Thursday, Apr. 05, 2012 - 1:38 p.m.

Love it when my mom gives me parenting advice.

They were playing some game on the couch and Q finally bonked herself good. This was right when our lunch was finally ready; I was hungry, and I know Q had to have been hungry, too. Anyway, she cries for a while, not accepting hugs (as is her habit when she's hurt herself), refuses offers of food, and then leads me to the bedroom for a snuggle-- all while crying. So I go, complaining a little that it was time for lunch and telling mom (rather irritably, because hey, I was hungry) that she should go ahead.

Mom says, No, come on, sit down out here! I'm like, "Well, but she wants to go back to her room." And so mom says, "Yes, but you don't have to DO it. You're BIGGER than her."


To which I said, "Oh, is that what we want to teach her? I thought I was trying to COMFORT her. I think she knows better than I do how she would like to be comforted."

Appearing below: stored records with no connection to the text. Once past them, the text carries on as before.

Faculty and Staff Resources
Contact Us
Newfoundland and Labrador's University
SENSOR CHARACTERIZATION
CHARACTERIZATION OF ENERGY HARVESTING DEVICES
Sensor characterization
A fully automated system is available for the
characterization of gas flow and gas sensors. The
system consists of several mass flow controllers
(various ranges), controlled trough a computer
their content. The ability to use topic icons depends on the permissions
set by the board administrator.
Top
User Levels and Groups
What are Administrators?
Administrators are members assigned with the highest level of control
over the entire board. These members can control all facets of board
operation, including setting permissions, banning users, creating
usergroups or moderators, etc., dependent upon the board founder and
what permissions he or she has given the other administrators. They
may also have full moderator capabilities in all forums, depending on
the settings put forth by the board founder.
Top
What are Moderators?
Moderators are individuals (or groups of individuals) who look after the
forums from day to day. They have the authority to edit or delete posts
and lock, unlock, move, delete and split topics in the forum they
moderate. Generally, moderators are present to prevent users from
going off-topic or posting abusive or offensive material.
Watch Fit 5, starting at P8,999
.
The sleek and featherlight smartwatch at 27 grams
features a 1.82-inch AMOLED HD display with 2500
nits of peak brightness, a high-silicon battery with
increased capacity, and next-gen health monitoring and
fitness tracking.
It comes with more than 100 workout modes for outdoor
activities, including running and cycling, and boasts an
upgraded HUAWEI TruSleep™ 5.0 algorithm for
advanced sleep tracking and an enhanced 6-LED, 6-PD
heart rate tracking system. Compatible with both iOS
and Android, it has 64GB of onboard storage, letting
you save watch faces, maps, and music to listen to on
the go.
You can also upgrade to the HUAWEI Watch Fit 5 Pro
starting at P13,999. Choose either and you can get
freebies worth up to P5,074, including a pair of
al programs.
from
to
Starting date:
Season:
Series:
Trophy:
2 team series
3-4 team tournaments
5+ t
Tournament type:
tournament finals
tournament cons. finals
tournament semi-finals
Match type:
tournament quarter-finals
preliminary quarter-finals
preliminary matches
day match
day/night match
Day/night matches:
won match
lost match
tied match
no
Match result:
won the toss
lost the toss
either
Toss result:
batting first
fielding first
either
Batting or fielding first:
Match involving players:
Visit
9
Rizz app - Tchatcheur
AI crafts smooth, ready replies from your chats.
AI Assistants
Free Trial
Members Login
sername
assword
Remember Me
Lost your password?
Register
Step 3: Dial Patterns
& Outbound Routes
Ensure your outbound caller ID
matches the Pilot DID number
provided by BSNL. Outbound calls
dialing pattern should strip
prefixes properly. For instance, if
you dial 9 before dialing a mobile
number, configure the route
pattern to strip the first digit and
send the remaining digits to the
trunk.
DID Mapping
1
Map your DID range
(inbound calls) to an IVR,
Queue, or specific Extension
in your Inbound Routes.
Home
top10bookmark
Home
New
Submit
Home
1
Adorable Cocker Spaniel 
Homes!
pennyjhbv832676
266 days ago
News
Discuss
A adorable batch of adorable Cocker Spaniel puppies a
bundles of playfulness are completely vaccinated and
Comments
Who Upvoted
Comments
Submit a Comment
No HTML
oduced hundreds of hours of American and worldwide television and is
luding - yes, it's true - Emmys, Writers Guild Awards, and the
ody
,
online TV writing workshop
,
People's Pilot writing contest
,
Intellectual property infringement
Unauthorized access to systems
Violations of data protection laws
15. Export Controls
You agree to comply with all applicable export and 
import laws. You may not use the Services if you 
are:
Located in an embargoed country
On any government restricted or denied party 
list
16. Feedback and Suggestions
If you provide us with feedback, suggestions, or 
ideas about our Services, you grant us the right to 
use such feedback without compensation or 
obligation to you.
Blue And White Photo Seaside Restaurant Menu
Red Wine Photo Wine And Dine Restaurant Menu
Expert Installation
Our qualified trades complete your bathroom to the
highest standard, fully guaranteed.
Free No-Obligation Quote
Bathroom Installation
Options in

Anyway, yeah. Just a little incident, but shows you our different parenting styles. Yes, I am willing to use my size to my advantage when it comes to stuff like keeping her from running into traffic, or when we really have to hurry and we don't have time to be as leisurely as usual. But I don't use it simply for my own convenience. That's just rude. I also comply with a lot of her requests if I can, even when they are not convenient for me. After all, I ask her to comply with my requests all the time. Just seems fair. Mutual respect. Something that was always missing from my relationship with my mother. And while I'm complaining about mothers, mil sent two boxes of Easter swag for Q. One box was mostly the personalized basket she had had made (not that we needed or wanted it). The other box contained another giant pile of dresses that I mostly don't like, and more Easter presents (some candy which I will assume is mostly for J and I, because you know, we can't get candy here in Tucson. (Ok, that was uncalled for. Still and all.)). The basket itself had come filled with two stuffed animals-- basically there's no way in hell I can get all this crap into the basket she sent, much less anything I might have purchased/made for it myself. (Am I allowed to do that? Since I seem to be so regularly preempted.) WTF? When I was a kid I got one Easter basket. What the hell are we supposed to do with all this crap? Anyway, that was your crabby ungrateful linguafranca moment for the day. You're welcome.